Job Description
The Cancer Science Institute of Singapore (CSI) is seeking a collaborative and highly skilled Genomic Data Scientist/Bioinformatician to join our Genomics and Data Analytics Core (GeDaC). Our facility is powered by a multi-disciplinary team of cloud engineering experts who are establishing a robust, petabyte-scale infrastructure on AWS for the automated processing and analysis of large-scale cancer genomics datasets.
This role is specifically designed for a scientist who excels at building state-of-the-art bioinformatics workflows for RNA-sequencing analyses. You will leverage our production-grade "AI Factory" to move beyond standard pipelines, exploring the intricate complexities of the transcriptome at a massive scale to advance biological discovery and precision medicine.
Key Responsibilities
Working collaboratively with software engineering experts, principal investigators, and research teams, the successful candidate will:
- Large-Scale Data Operations: Collaborate with a strong engineering team to design and optimize cloud-based components capable of processing and analyzing genomic datasets spanning thousands of patients.
- Intricate RNA Analysis: Lead advanced transcriptomic investigations, with a particular focus on alternative splicing, transcript discovery, RNA editing, and RNA modifications.
- Platform & API Development: Help design biologically-sensible APIs for genome analytics to be utilized by research teams.
- Scientific Collaboration: Provide expert bioinformatics consultation to CSI/NUS investigators, communicating complex results clearly to diverse audiences.
- Strategic Initiatives: Participate in state-of-the-art machine learning, AI, and big data projects driven by institutional and national initiatives.
Requirements
Education & Experience
- Master's or Ph.D. in Genetics, Genomics, Bioinformatics, Computational Biology, or Data Science.
- Proven track record of processing and analyzing high-throughput sequencing data (NGS) at scale, with an emphasis on large-scale RNA-seq or single-cell cohorts.
Technical Skills
- Programming Proficiency: Strong proficiency in Python and/or R.
- Computational Infrastructure: Familiarity with High-Performance Computing (HPC) and/or cloud computing environments (AWS preferred).

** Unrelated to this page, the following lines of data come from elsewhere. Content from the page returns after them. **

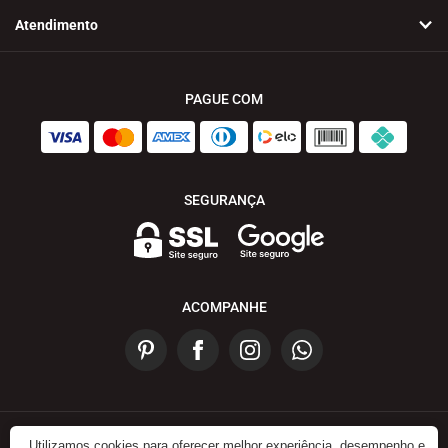
Atendimento
PAGUE COM
SEGURANÇA
ACOMPANHE
Utilizamos cookies para oferecer melhor experiência, desempenho e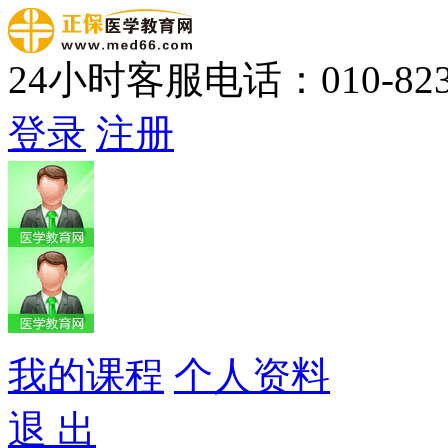
24小时客服电话：010-823
登录
注册
我的课程
个人资料
退 出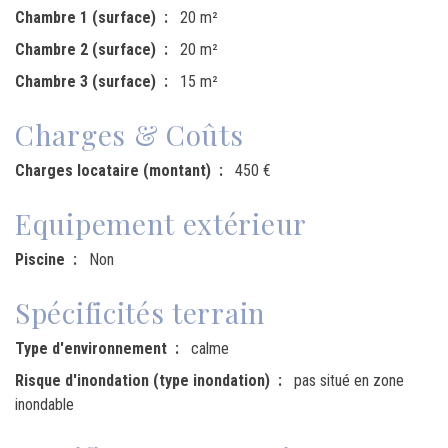
Chambre 1 (surface)
20 m²
Chambre 2 (surface)
20 m²
Chambre 3 (surface)
15 m²
Charges & Coûts
Charges locataire (montant)
450 €
Equipement extérieur
Piscine
Non
Spécificités terrain
Type d'environnement
calme
Risque d'inondation (type inondation)
pas situé en zone
inondable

Reproducibility: Understanding of version control systems (Git) and reproducible research practices.
Professional Attributes
- Strong problem-solving abilities and the analytical thinking required to manage multi-thousand sample datasets.
- Commitment to producing high-quality, reproducible work within collaborative, multidisciplinary teams.
Preferred Qualifications
- Specialized RNA Expertise: Demonstrated experience in analyzing splicing, transcript discovery, RNA editing, or RNA modifications.
- Workflow Mastery: Familiarity with workflow management systems such as Nextflow, Snakemake, or WDL.
- Data Management: Understanding of database systems and data management practices.
- Scientific Impact: Authorship on peer-reviewed scientific publications showcasing large-scale genomic analysis.